One intermediate step is to do routine preventive testing. Some people don't seem to be aware that many preventive tests, such as mammograms or colonoscopies, are covered by their health insurance with no co-payments. BlueCross BlueShield now gives its customers a scorecard that shows which no-cost preventive tests they have completed.
A promising alternative may be health plans run by employers, who have an incentive to control costs and keep benefits affordable.
"What we see employers doing now is putting in wellness programs and incentives to drive more healthy behaviors around weight loss activities," Zink said.
She said insurers also are trying to convince patients to use the proper health care providers and not immediately head for the nearest emergency room. She said 50 to 55 percent of ER visits could have been avoided with a trip to a primary care physician or a mini-clinic.
"But that goes back to convenience, to the time of day — if your child is sick in the middle of the night, you want to go to the ER to make sure everything is OK," Zink said.
PAY FOR RESULTS, NOT FOR SERVICES
Another approach to controlling costs is to change the way doctors and hospitals are paid.
The Obama administration suggested paying doctors and hospitals based on the quality of care rather than fees for services provided.
In the past, each provider cared about getting paid for improving your health, but there was little incentive to worry about whether what any other provider did for you actually worked.
Your primary doctor, for example, would determine that your knee was in bad shape and give you a bill and refer you to a specialist. The specialist would run tests and give you another bill and another referral, this time to a knee surgeon. The surgeon would perform the operation and refer you to a rehab facility, which would turn you over to a physical therapist to help you exercise at home — and each would tag on its own bill.
But no one in the chain did much followup to see if the knee replacement was working, and if you ended up back at the hospital, no one was affected. You simply started the entire process all over again, with a new set of bills. And if your doctors ended up charging more than those across town, no one noticed.
Starting a year ago, the Centers for Medicare & Medicaid Services began telling a test group of 800 hospitals they would be paid a set fee of $25,500 for a knee or hip operation, no matter what the actual cost. Over time, CMS said, the costs would average out. And if a patient returned to the hospital, CMS would take back some money because obviously somebody hadn't done their job properly.
That means hospitals, doctors and physical therapists now need to pay more attention to whether you actually go to rehab after the knee surgery, whether you get your prescriptions filled, and whether the physical therapist is actually gets you to exercise and get your knee in shape.
Not all doctors are happy with the change, arguing their medical judgment is subordinated to procedures dictated by hospitals and insurance companies.
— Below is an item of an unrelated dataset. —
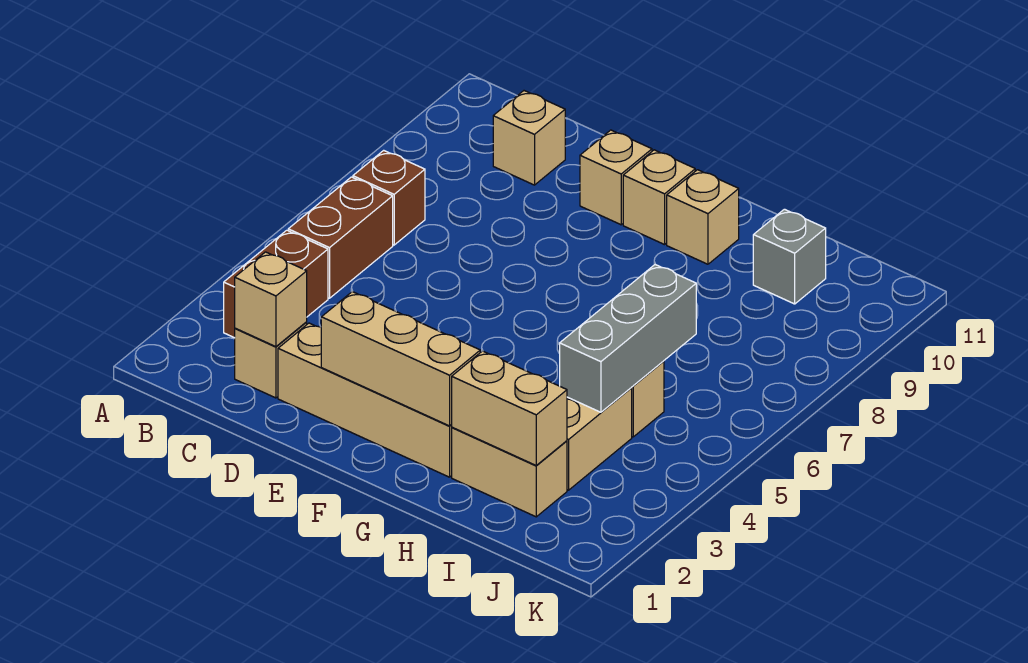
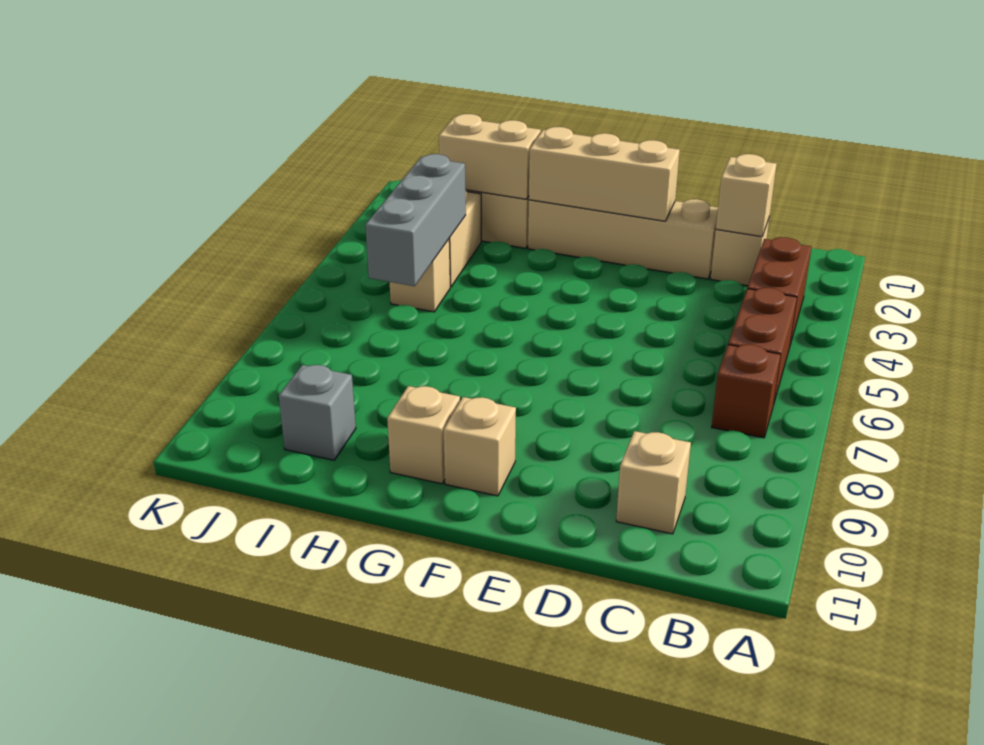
tan brick E10 level 1 -> none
Tom Price, the former Georgia congressman and orthopedic surgeon who now heads the U.S. Department of Health and Human Services — which oversees CMS — is among the ranks of doubters, so it is not clear whether he will continue or expand the program.
Hospitals, on the other hand, seem to have seen that a lot of their good work was being undone once patients left the hospital. Patients often weren't filling prescriptions or taking them properly, and they were ignoring doctor's orders for exercise or diet or followup care.
"One of the things they are doing is giving penalties to hospitals that have too many readmissions," Graetz said. "The hope is that will get doctors to better network with the outpatient clinics in the area and get followup care for patients so they don't come back to the hospital."